Have you tried the following 2 things.
1)
Multi thread it, there is several ways of doing this but one would be a "all in" method. Basicly fully spawn X amount of threads, for the full proccess.
2)
Perhaps consider having XX thread do all the CPU work, and then feed it to the GPU thread.
Your question is very well formulated for being a new user, but some information about the senario might be usefull?
Are we talking about a batch job or service pictures in real time?
Do the 10k pictures change?
Hardware resources
You should also take into account what hardware resources you have at your dispoal.
Normaly the 2 cheapest things are CPU power and diskspace, so if you only have 10k pictures that rarly change, then converting them all into a format that quicker to handle might be the way to go.
Multi thread trivia
Another thing to consider when doing multithreading, is that its normaly smart to make the threads in BellowNormal priority.So you dont make the entire system "lag". You have to experiment a bit with the amount of threads to use, if your luck you can get close to 100% gain in speed pr CORE but this depends alot on the hardware and the code your running.
I normaly use Environment.ProcessorCount to get the current CPU count and work from there :)
I've written a pure C# PNG coder/decoder ( PngCs ) , you might want to give it a look.
But I higly doubt it will have better speed permance [*], it's not highly optimized, it rather tries to minimize the memory usage for dealing with huge images (it encodes/decodes sequentially, line by line). But perhaps it serves you as boilerplate to plug in some better compression/decompression implementantion. As I see it, the speed bottleneck is zlib (inflater/deflater), which (contrarily to Java) is not implemented natively in C# -I used a SharpZipLib library, with pure C# managed code; this cannnot be very efficient.

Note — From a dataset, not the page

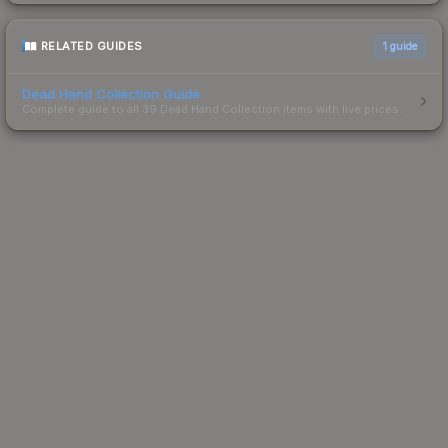
RELATED GUIDES
1
guide
Dead Hand Collection Guide
Complete guide to all 39 Dead Hand Collection items with live prices.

I'm a little surprised, however, that in your tests decoding was so much slower than encoding. That seems strange to me, because, in most compression algorithms (perhaps in all; and surely in zlib) encoding is much more computer intensive than decoding.
Are you sure about that?
(For example, this speedtest which read and writes 5000x5000 RGB8 images (not very compressible, about 20MB on disk) gives me about 4.5 secs for writing and 1.5 secs for reading). Perhaps there are other factor apart from pure PNG decoding?
[*] Update: new versions (since 1.1.14) that have several optimizations; if you can use .Net 4.5, specially, it should provide better decoding speed.
You have mutliple options
Improve the performance of the decoding process
You could implement another faster png decoder
(libpng is a standard library which might be faster)
You could switch to another picture format that uses simpler/faster decodeable compression
Parallelize
Use the .NET parallel processing capabilities for decoding concurrently. Decoding is likely singlethreaded so this could help if you run on multicore machines
Store the files uncompressed but on a device that compresses
For instance a compressed folder or even a sandforce ssd.
This will still compress but differently and burden other software with the decompression. I am not sure this will really help and would only try this as a last resort.